* [Task directions]
Go through the data line by line. Copy each one holding the string "standaard".

* [Supplied records]
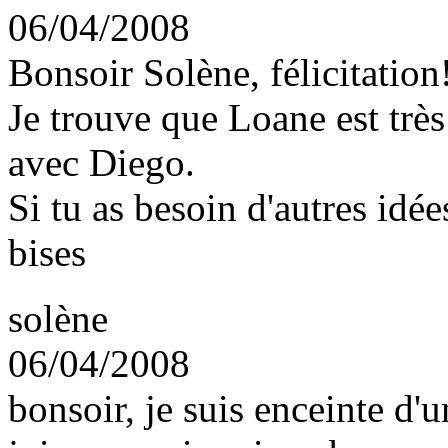
06/04/2008
Bonsoir Solène, félicitation
Je trouve que Loane est très
avec Diego.
Si tu as besoin d'autres idé
bises
solène
06/04/2008
bonsoir, je suis enceinte d'u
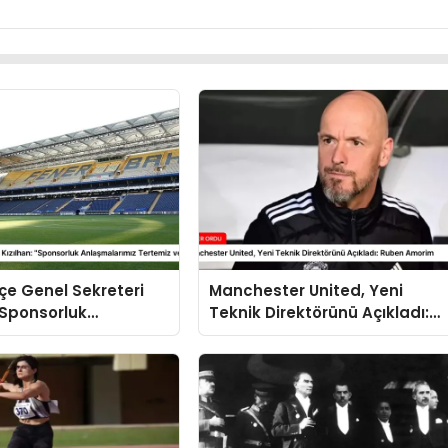
e Genel Sekreteri
Manchester United, Yeni
 “Sponsorluk
Teknik Direktörünü Açıkladı:
rımız Tertemiz ve
Ruben Amorim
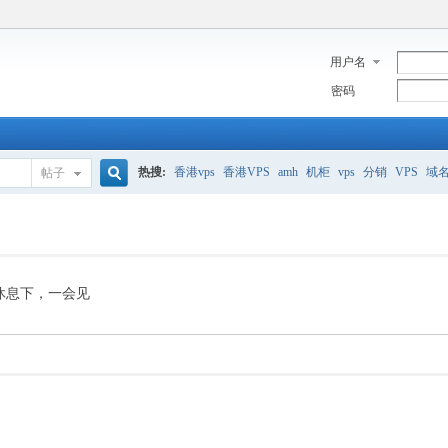
用户名
密码
热搜:
香港vps
香港VPS
amh
机柜
vps
分销
VPS
域
帖子
搜
美国服务器
香港
全能空间
whmcs
digitalocean
索
休息下，一会见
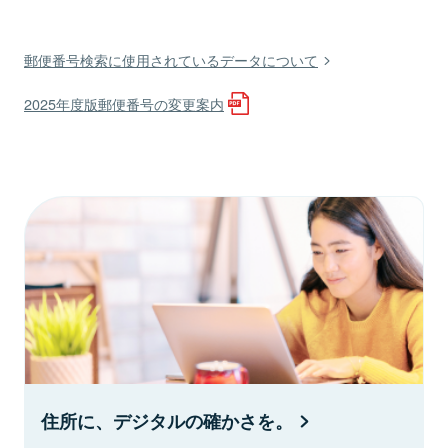
郵便番号検索に使用されているデータについて
2025年度版郵便番号の変更案内
住所に、デジタルの確かさを。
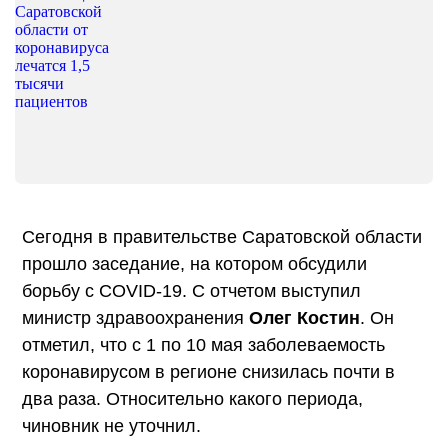
Сегодня в правительстве Саратовской области
прошло заседание, на котором обсудили
борьбу с COVID-19. С отчетом выступил
министр здравоохранения
Олег Костин
. Он
отметил, что с 1 по 10 мая заболеваемость
коронавирусом в регионе снизилась почти в
два раза. Относительно какого периода,
чиновник не уточнил.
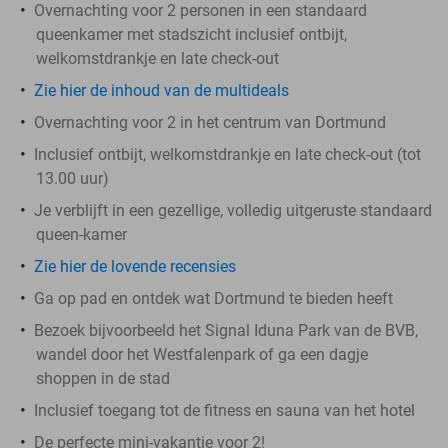
Overnachting voor 2 personen in een standaard
queenkamer met stadszicht inclusief ontbijt,
welkomstdrankje en late check-out
Zie hier de inhoud van de multideals
Overnachting voor 2 in het centrum van Dortmund
Inclusief ontbijt, welkomstdrankje en late check-out (tot
13.00 uur)
Je verblijft in een gezellige, volledig uitgeruste standaard
queen-kamer
Zie hier de lovende recensies
Ga op pad en ontdek wat Dortmund te bieden heeft
Bezoek bijvoorbeeld het Signal Iduna Park van de BVB,
wandel door het Westfalenpark of ga een dagje
shoppen in de stad
Inclusief toegang tot de fitness en sauna van het hotel
De perfecte mini-vakantie voor 2!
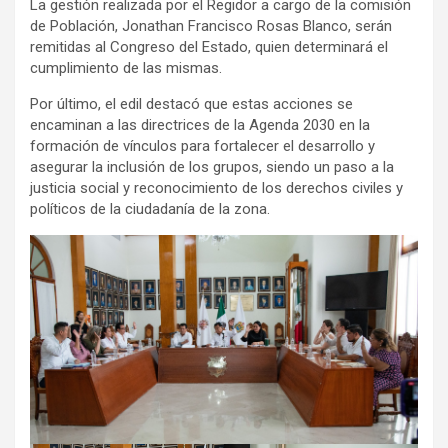
La gestión realizada por el Regidor a cargo de la comisión
de Población, Jonathan Francisco Rosas Blanco, serán
remitidas al Congreso del Estado, quien determinará el
cumplimiento de las mismas.
Por último, el edil destacó que estas acciones se
encaminan a las directrices de la Agenda 2030 en la
formación de vínculos para fortalecer el desarrollo y
asegurar la inclusión de los grupos, siendo un paso a la
justicia social y reconocimiento de los derechos civiles y
políticos de la ciudadanía de la zona.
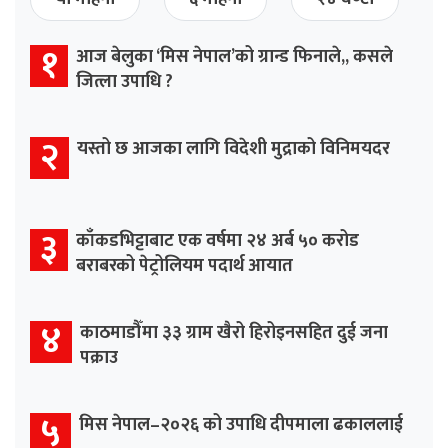
१
आज बेलुका ‘मिस नेपाल’को ग्रान्ड फिनाले,, कसले
जित्ला उपाधि ?
२
यस्तो छ आजका लागि विदेशी मुद्राको विनिमयदर
३
काँकडभिट्टाबाट एक वर्षमा २४ अर्ब ५० करोड
बराबरको पेट्रोलियम पदार्थ आयात
४
काठमाडौँमा ३३ ग्राम खैरो हिरोइनसहित दुई जना
पक्राउ
५
मिस नेपाल–२०२६ को उपाधि दीपमाला ढकाललाई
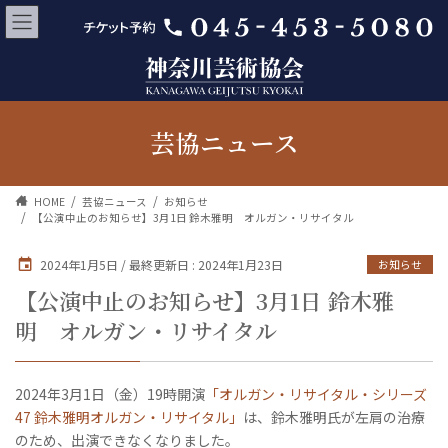
芸協ニュース
HOME
芸協ニュース
お知らせ
【公演中止のお知らせ】3月1日 鈴木雅明 オルガン・リサイタル
2024年1月5日
/ 最終更新日 :
2024年1月23日
お知らせ
【公演中止のお知らせ】3月1日 鈴木雅
明 オルガン・リサイタル
2024年3月1日（金）19時開演
「オルガン・リサイタル・シリーズ
47 鈴木雅明オルガン・リサイタル」
は、鈴木雅明氏が左肩の治療
のため、出演できなくなりました。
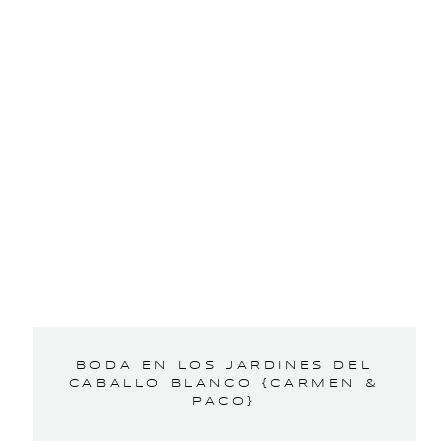
BODA EN LOS JARDINES DEL
CABALLO BLANCO {CARMEN &
PACO}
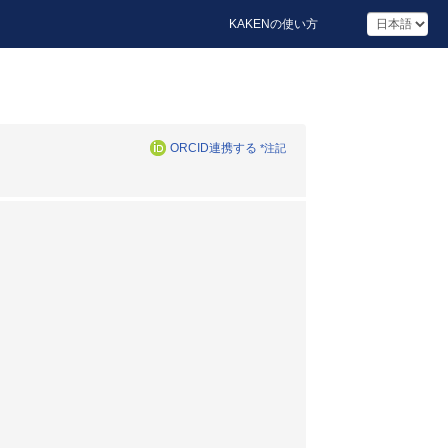
KAKENの使い方
ORCID連携する
*注記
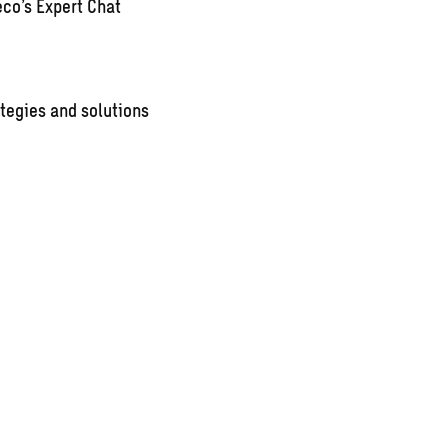
co’s Expert Chat
tegies and solutions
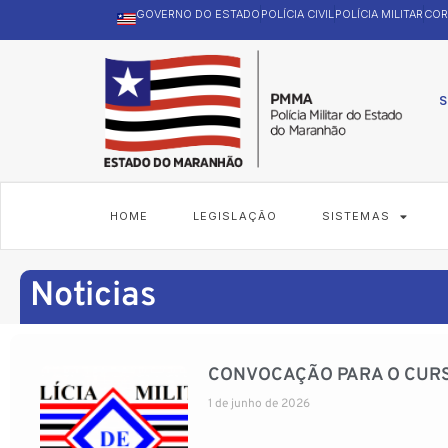
GOVERNO DO ESTADO
POLÍCIA CIVIL
POLÍCIA MILITAR
COR
S
HOME
LEGISLAÇÃO
SISTEMAS
Noticias
CONVOCAÇÃO PARA O CURS
1 de junho de 2026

* [Answer for the task]
Overnachting voor 2 personen in een standaard
Je verblijft in een gezellige, volledig uitgeruste standaard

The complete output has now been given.